January 1, 2020

Thinking about hosting your own dinner at Christmas? Or perhaps you want to prepare the perfect turkey at some other time in the year. No matter what time of year it is, turkey can be a great treat and a good centerpiece for a dinner. But how do you cook it properly?

You might have cooked turkey many times before but still aren’t sure about the consistency. You can’t seem to get it just right every time. Sometimes it’s good, sometimes not so good. You don’t really want to take those risks and leave things up to chance if you’re having Christmas dinner. So knowing how to cook a turkey is important. In this article, we’re going to look at how. So you’ve found the right place if you want to know how to get great turkey every time.

Cooking a turkey isn’t that complicated, but there are a few important things to remember so that you can get it right every time. The quality of the turkey is obviously important, but so are a number of other things that you need to remember. So what are they? Let’s have a look at how to cook a turkey.

How to find the best quality turkey

A lot of the difference when looking at the finished product will be down to the actual quality of the turkey in the first place. No matter how well you cook it, you can’t make up for a poor quality turkey, so make sure you spend the right amount and source it from the right place.

While supermarkets do sell good quality turkeys these days, you might want to try a farm near you. Local is best, anyway. Not only will they be fresher, you can check the quality of the farm and also make sure you’re helping a local business. Make sure your turkey is grass-fed and free-range as well as organic. Make sure it has had plenty of space and the right care. There’s normally more choice around turkeys when it comes to Christmas as that’s when most farms are geared up to produce for, but that doesn’t mean you can’t find a good one at other times of the year.

How to cook a turkey

Once you’ve found the best turkey, you might want to start thinking about cooking it. But before that, you need to know a bit more about storage. Storing a turkey isn’t always simple, especially if it’s frozen. You need to know a bit more about freezing and defrosting it.

Picking up a fresh turkey a day or so before you need it works best, but sometimes this can be difficult at Christmas. In that case, you might need to buy a frozen one, or you may buy one fresh and freeze it up to a few weeks in advance. Remember to freeze the turkey as soon as you get it home if that’s what you intend to do.

If you buy or have a frozen turkey, allow enough time for it to fully defrost before cooking. Defrosting in the fridge should take around 8 to 12 hours per kilogram of weight that the turkey has. Make sure your fridge is below 4 degrees centigrade as well. It’ll only take 3-4 hours if defrosting at room temperature, but you must make sure the temperature of your room is below 17.5 degrees. This is important, and most rooms are much warmer than this, so defrosting in the fridge might be a better idea.

Before cooking your turkey, you need to prepare it. To prepare a turkey, unwrap it thoroughly and then put it on a deep tray that’ll catch any blood or other turkey juices. Then you can cover the turkey loosely with foil and let it defrost if necessary.

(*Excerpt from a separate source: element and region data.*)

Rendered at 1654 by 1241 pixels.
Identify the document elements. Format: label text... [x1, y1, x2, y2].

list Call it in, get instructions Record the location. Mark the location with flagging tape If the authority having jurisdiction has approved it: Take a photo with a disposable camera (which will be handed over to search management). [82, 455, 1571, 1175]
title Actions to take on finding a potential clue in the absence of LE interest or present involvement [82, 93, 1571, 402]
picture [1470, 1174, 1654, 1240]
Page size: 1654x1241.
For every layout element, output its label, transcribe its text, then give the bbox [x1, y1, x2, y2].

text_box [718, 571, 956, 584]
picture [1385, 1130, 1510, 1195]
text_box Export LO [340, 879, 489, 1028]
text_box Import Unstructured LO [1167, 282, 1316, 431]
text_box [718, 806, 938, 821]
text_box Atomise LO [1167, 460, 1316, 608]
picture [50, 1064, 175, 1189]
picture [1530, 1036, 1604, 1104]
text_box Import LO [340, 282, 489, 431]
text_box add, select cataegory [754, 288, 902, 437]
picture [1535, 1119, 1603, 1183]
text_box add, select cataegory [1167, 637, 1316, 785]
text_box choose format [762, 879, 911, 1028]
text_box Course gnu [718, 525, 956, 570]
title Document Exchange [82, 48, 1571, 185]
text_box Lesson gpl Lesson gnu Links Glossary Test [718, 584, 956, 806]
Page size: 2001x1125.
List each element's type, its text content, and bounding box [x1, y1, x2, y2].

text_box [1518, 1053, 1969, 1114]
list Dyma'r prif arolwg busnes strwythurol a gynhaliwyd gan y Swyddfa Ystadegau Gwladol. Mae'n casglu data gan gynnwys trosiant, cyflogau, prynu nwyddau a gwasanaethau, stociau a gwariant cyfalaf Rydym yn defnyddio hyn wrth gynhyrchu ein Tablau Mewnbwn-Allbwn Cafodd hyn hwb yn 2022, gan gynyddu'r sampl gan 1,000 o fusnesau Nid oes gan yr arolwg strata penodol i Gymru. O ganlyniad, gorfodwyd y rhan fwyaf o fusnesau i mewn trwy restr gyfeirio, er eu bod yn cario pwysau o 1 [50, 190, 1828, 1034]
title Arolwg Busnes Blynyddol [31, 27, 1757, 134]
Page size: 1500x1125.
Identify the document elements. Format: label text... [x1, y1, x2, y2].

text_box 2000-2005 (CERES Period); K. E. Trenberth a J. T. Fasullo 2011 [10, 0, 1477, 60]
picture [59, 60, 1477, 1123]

When your turkey is fully defrosted, you need to remove the giblets. Pat the turkey dry with a kitchen paper to remove any water from the defrosting. Check there aren’t any small bits of ice, this will mean the turkey hasn’t defrosted fully yet and you’ll need to wait. You need to make sure the turkey is at room temp before it goes in the oven, so put it in the room for a bit if you’ve defrosted it in the oven. Make sure it stays cool enough and is not left in a warm room for any period of time. Always be careful with things like this as food hygiene is important especially with poultry. Do further research if you’re ever unsure about the safety of your food.

You can also remove some of the bones at this point to make it easier to carve when it’s cooked, but this isn’t crucial.

Smear some butter on the turkey to moisten it up and add flavour. Put the turkey in a roasting tin breast side up. Roast for 40 minutes (pre-heated oven) per kilo of weight up to the first 4kg then another 45 minutes for every additional kg. Another way to do this is by using a meat thermometer, and checking that the turkey is at least 65-70 degrees C. A 5kg turkey should therefore be in the oven for between 3.5 and 4 hours. After this, you can take the turkey out of the oven and it will continue to cook a bit. Rest the turkey for about 45 minutes, this is an important step so that the juices properly absorb.

Check that the turkey is hot throughout and fully cooked all the way through. Meat thermometers aren’t expensive, and are important for this. You can check again after resting to make sure the turkey has cooked through. To get an accurate time to cook your turkey, make sure you weight the turkey AFTER it has been stuffed, not before. Enjoy!